Peel’s “accomplishment” was a self-inflicted wound on a party whose great principles were its defense of the Crown, the church, and the land. One by one the Tories, in becoming “conservative,” abandoned their principles (although I discover with pleasure that Charles Moore, a Catholic convert, opposes disestablishment on good Tory grounds). Over the years the Conservatives stole the clothes of the Whigs, the imperialists, the Liberals, and the socialists. In returning the party to its liberal phase, Mrs. Thatcher did her party and her country a great service, but classical liberalism, perhaps even more than socialism, is an internationalist ideology, and the Tories—if they are to be anything—must be the national party, the party that stands for the real England, the historic England, the England for its own sake.

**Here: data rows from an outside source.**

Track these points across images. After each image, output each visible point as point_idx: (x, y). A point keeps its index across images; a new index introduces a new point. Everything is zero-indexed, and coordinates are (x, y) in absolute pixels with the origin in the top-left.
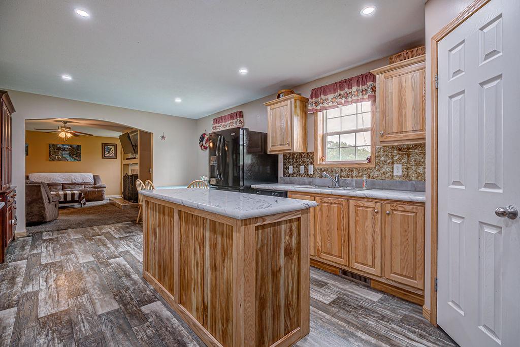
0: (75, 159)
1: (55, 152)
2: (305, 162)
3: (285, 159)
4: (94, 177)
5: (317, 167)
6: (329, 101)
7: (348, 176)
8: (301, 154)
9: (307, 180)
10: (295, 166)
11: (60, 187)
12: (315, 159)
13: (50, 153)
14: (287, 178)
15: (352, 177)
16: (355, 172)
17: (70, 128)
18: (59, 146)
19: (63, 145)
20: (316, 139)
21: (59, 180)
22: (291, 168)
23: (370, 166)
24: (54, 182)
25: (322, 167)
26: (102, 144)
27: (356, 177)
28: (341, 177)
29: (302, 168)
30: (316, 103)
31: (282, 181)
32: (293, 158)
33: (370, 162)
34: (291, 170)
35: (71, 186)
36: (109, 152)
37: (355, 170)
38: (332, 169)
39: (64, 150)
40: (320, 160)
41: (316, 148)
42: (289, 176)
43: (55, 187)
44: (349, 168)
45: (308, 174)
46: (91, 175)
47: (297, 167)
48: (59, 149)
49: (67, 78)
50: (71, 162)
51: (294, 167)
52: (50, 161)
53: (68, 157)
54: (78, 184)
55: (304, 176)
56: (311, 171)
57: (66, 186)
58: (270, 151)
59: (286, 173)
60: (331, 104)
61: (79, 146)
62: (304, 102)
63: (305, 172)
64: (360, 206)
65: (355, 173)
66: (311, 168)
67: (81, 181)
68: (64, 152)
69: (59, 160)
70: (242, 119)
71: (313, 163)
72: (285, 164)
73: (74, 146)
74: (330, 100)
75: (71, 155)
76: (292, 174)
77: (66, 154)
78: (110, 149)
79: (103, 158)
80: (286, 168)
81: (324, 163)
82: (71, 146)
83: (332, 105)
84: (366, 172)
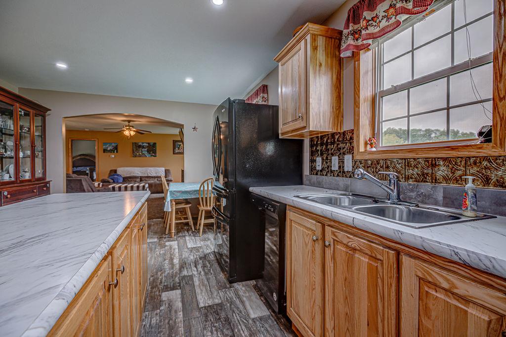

Even if European Union were the best thing for everyone in the world, it should not be the achievement of a Tory government.

Unwilling as I am to admit it, Mr. Major has many fine points. He has a shrewd mind, and he is willing to stick to his guns, but—speaking with the recklessness of an outsider who does not have a right to an opinion—I really hope that his government falls and leaves it to Mr. Blair to tie the knot with Europe. The Conservatives have grown too fat in their years of plenty, and it will be a good thing for them to go out into the wilderness of opposition. (American conservatives, too, need to be disciplined by at least four more years of Democratic misrule until they can learn not to get in bed with the gentiles.) If the Conservative Party is to belong to Mr. Major and Mr. Heseltine, then it is of no more use to Britain than the Republican Party is to the United States.

Whether any of my English friends will agree with me, I do not know, but the conservative embrace of Europe has done nothing to endear the party to the voters. While I was there in the spring, the Tories lost control of all the local councils in Scotland. Hearing that I am on my way to Scotland, Bill Cash jokes over dinner: “Tell me if you see any conservatives in Scotland.” I did, and he told me he was voting for the Scottish National Party, but that is another story.